Mounted police in Quito advance on demonstrators protesting Ecuadorian President Lenín Moreno’s move to scrap fuel subsidies, in a clash near the government palace late Thursday.

Dolores Ochoa/AP

Large protests have triggered a state of emergency in Ecuador, after President Lenín Moreno moved ahead with his plan to end fuel subsidies. Moreno says he’s ending the “perverse” gasoline subsidy after 40 years because it was distorting Ecuador’s economy.

“I want to manifest that the measures we take together are completely firm,” Moreno said Thursday, declaring a “state of exception” — essentially, a state of emergency — after intense protests flared up. Moreno added that there is no chance to change policies now, “especially those related to a perverse subsidy that was causing harm to the country.”

The fuel plan, part of broader economic reforms, triggered anger and mass protests, with demonstrators facing off with police wearing riot gear in Quito and other cities.

The intense protests and street clashes resulted in hundreds of people being arrested and 28 police officers injured, according to Reuters, which cites the government’s figures.

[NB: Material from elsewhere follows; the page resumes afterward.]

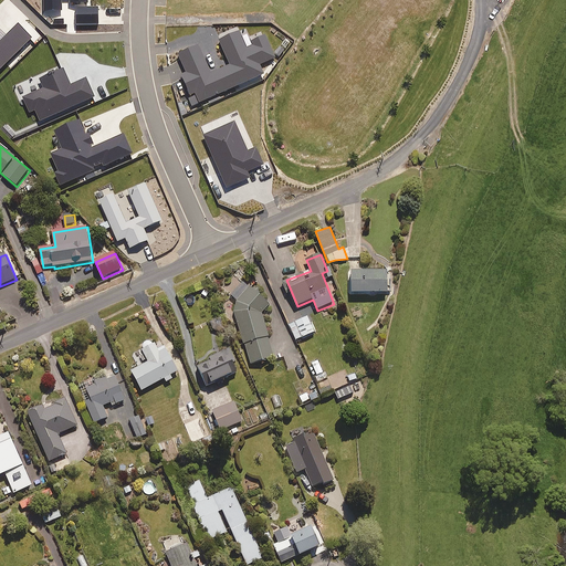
[(352,292),(390,291),(389,272),(386,272),(386,266),(350,268),(352,292)]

The news agency adds, “Diesel prices rose from $1.03 to $2.30 per gallon on Thursday, while gasoline rose from $1.85 to $2.39.”

Some roads remain blocked on Friday, after indigenous rights groups, students and unions all worked to shut down traffic and disrupt commercial activities, aided by truck, bus and taxi drivers.

On Friday morning, Interior Minister María Paula Romo announced that the national police have arrested Jorge Calderón, president of the Federation of Taxi Drivers of Ecuador — a group closely tied to the mass protests.

In addition to the impact on their livelihoods and pocketbooks, critics of Moreno’s fuel plan and other policies complain that austerity measures are being imposed on their country because of a multi-billion-dollar loan agreement with the International Monetary Fund.

In his response to the protests, Moreno accused the organizers of being in league with his political opponents and seeking to destabilize his government.